WHAT YOU WILL DO: Set down verbatim the lines below, from the line containing "pose: elev=87.2 azim=191.5" through the last line, with both ends included. Omit the pictures.

SOURCE MATERIAL:
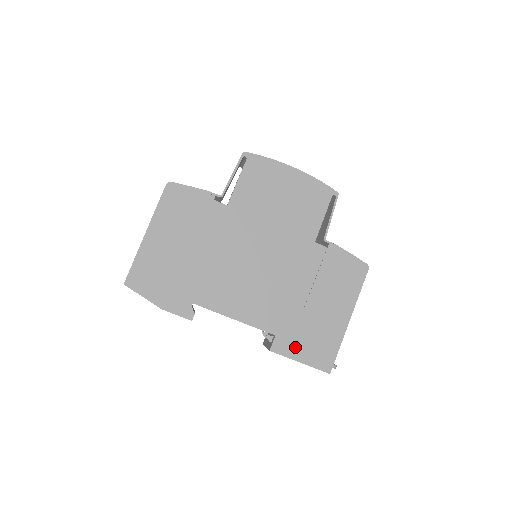
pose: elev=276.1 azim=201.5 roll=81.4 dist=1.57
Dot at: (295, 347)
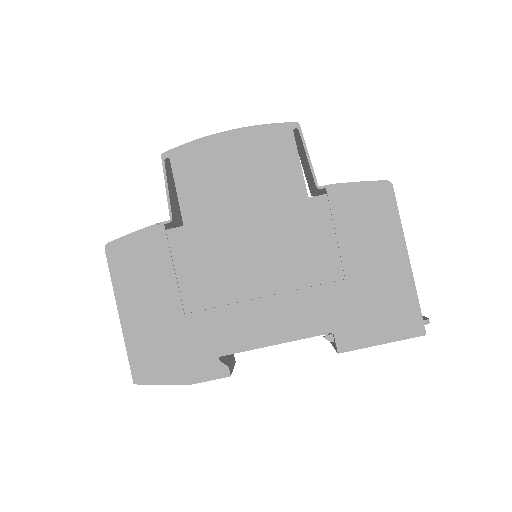
Dot at: (365, 331)
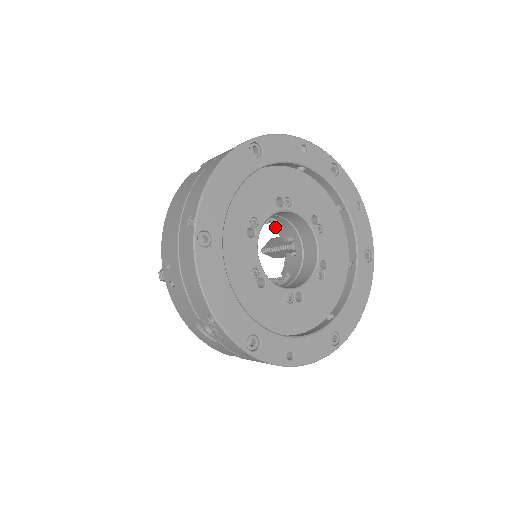
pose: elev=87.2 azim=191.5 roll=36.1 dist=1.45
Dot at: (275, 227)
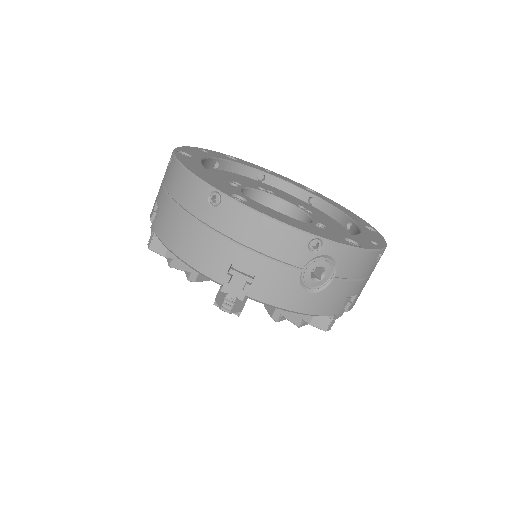
Dot at: occluded
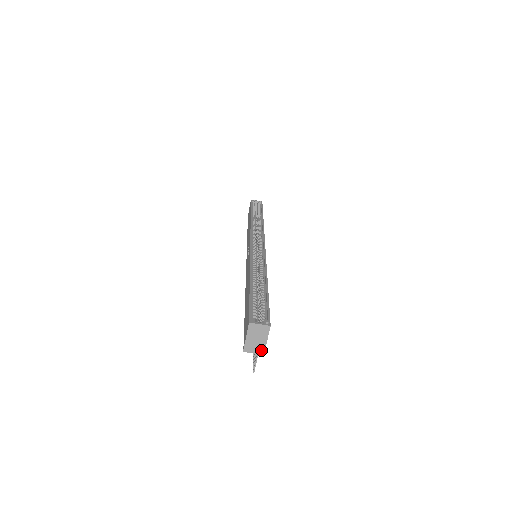
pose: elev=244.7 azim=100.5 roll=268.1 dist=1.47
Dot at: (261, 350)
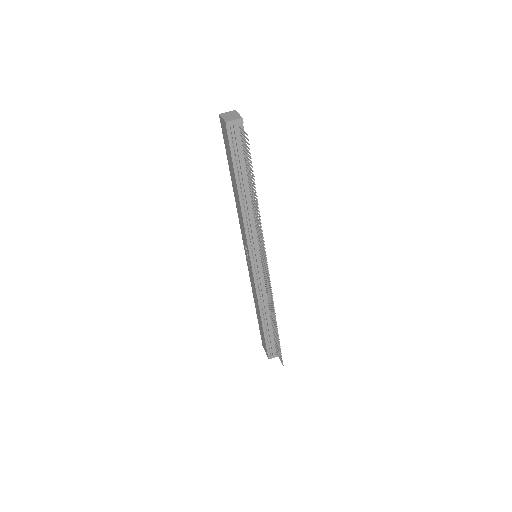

PROBLEM SOLUTION:
pose: elev=87.2 azim=191.5 roll=36.1 dist=1.45
Dot at: (275, 227)
Dot at: occluded
pose: elev=244.7 azim=100.5 roll=268.1 dist=1.47
Dot at: (261, 350)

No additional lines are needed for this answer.